→ **TEXT PROVIDED**:
+++
Desere Sophonow, Carson Loughridge, Maddie Morrison, and Holly Climenhada of the Royal Bay Secondary school’s leadership program worked to organize the 10,000 Tonight food drive on Wednesday night (Dec.13).

Students learn valuable lessons at the 10,000 Tonight food drive

Leadership students embrace community events at Royal Bay Secondary

As part of an annual tradition, West Shore students continued to do their part to help the community.

Students across the West Shore and Sooke hit the streets Wednesday for the 10,000 Tonight food drive. The effort at Royal Bay Secondary in Colwood saw students map out routes, solicited volunteer drivers and convinced more than 300 volunteers to come out for what has become an annual affair.

But it’s not the only event these students partake in.

“The young people in the leadership class do all kinds of events throughout the year. For example, they host the elementary school track meets, take part in the 24-hour relay for life to raise money to combat cancer, and plan and execute all manner of other events and activities to benefit the community. I couldn’t be more proud of them,” said Mariel Solsberg, one of the two teachers heading the leadership program at Royal Bay.

The program is designed to allow young people to develop a sense of community and social awareness that will stay with them for a lifetime. They learn about living as part of a collective, said Solsberg, and what that means in terms of taking responsibility for helping to make that collective a better place.

RELATED: West Shore students hit the streets to help food bank

Carson Loughridge, one of the Grade 12 students heading up the 10,000 Tonight food drive, said the leadership program is a great way of learning to think of yourself as part of a greater whole.

“It’s a great sense of connection and accomplishment when you do something like this. These are things that will stick with us for a lifetime and will help to frame who we are when we leave school,” he said.

Maddie Morrison, another of the leadership group’s organizers for the event maintained that she has become convinced that there is no higher calling than to help others.

“There’s no part of me that doesn’t want to be helping people. This is where I belong,” she said, adding that her participation in 10,000 Tonight has made her more aware of the people in society who need help.

Students from Belmont Secondary and Edward Milne Community school in Sooke also participated in the event. Items collected on the West Shore went to the Goldstream Food Bank and those collected in Sooke stayed in that community, give both food banks a much needed boost right before the holiday season.
+++
→ **SUPPLIED INFORMATION**:
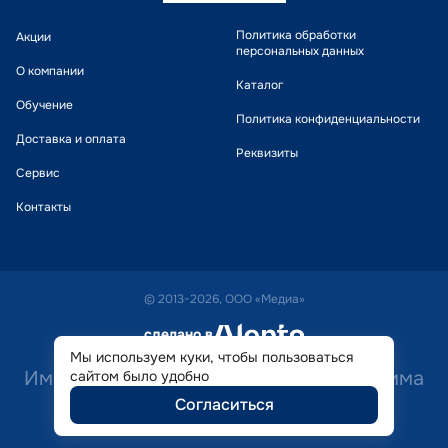
Политика обработки
Акции
персональных данных
О компании
Каталог
Обучение
Политика конфиденциальности
Доставка и оплата
Реквизиты
Сервис
Контакты
© 2013-2026, ООО «Медиа»
сделано в
alente
Мы используем куки, чтобы пользоваться
Имеются противопоказания. Необходима
сайтом было удобно
Согласиться
консультация специалиста.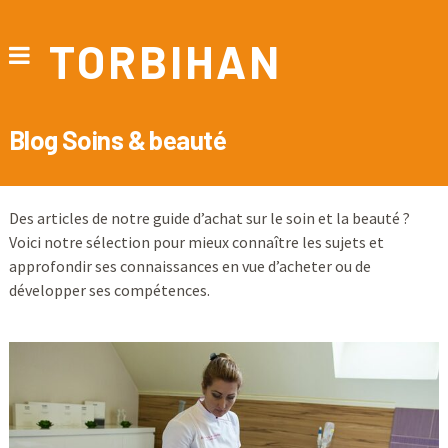
TORBIHAN
Blog Soins & beauté
Des articles de notre guide d’achat sur le soin et la beauté ?
Voici notre sélection pour mieux connaître les sujets et
approfondir ses connaissances en vue d’acheter ou de
développer ses compétences.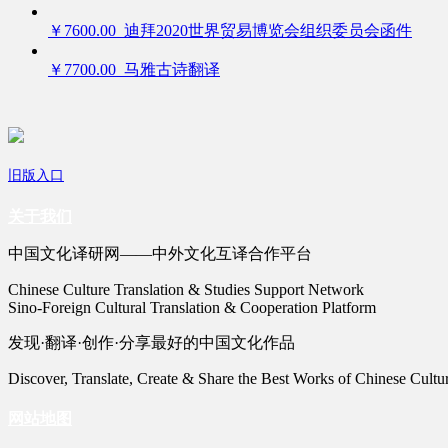
￥7600.00 迪拜2020世界贸易博览会组织委员会函件
￥7700.00 马雅古诗翻译
旧版入口
关于我们
中国文化译研网——中外文化互译合作平台
Chinese Culture Translation & Studies Support Network
Sino-Foreign Cultural Translation & Cooperation Platform
发现·翻译·创作·分享最好的中国文化作品
Discover, Translate, Create & Share the Best Works of Chinese Cultu
网站地图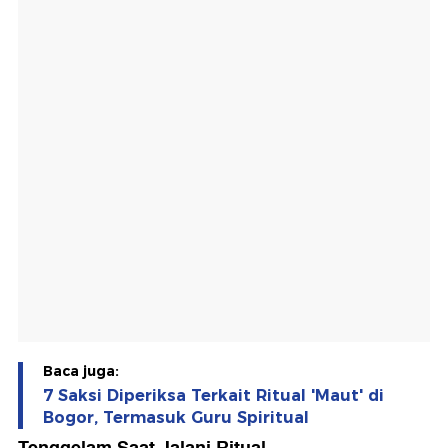
Baca juga:
7 Saksi Diperiksa Terkait Ritual 'Maut' di
Bogor, Termasuk Guru Spiritual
+++
→ **DIRECTIONS**:
According to the article on the 10,000 Tonight food drive, how many volunteers did the Royal Bay Secondary students convince to take part? Work only from the article about the food drive and leave the data aside.

→ **TASK OUTPUT**:
More than 300 volunteers.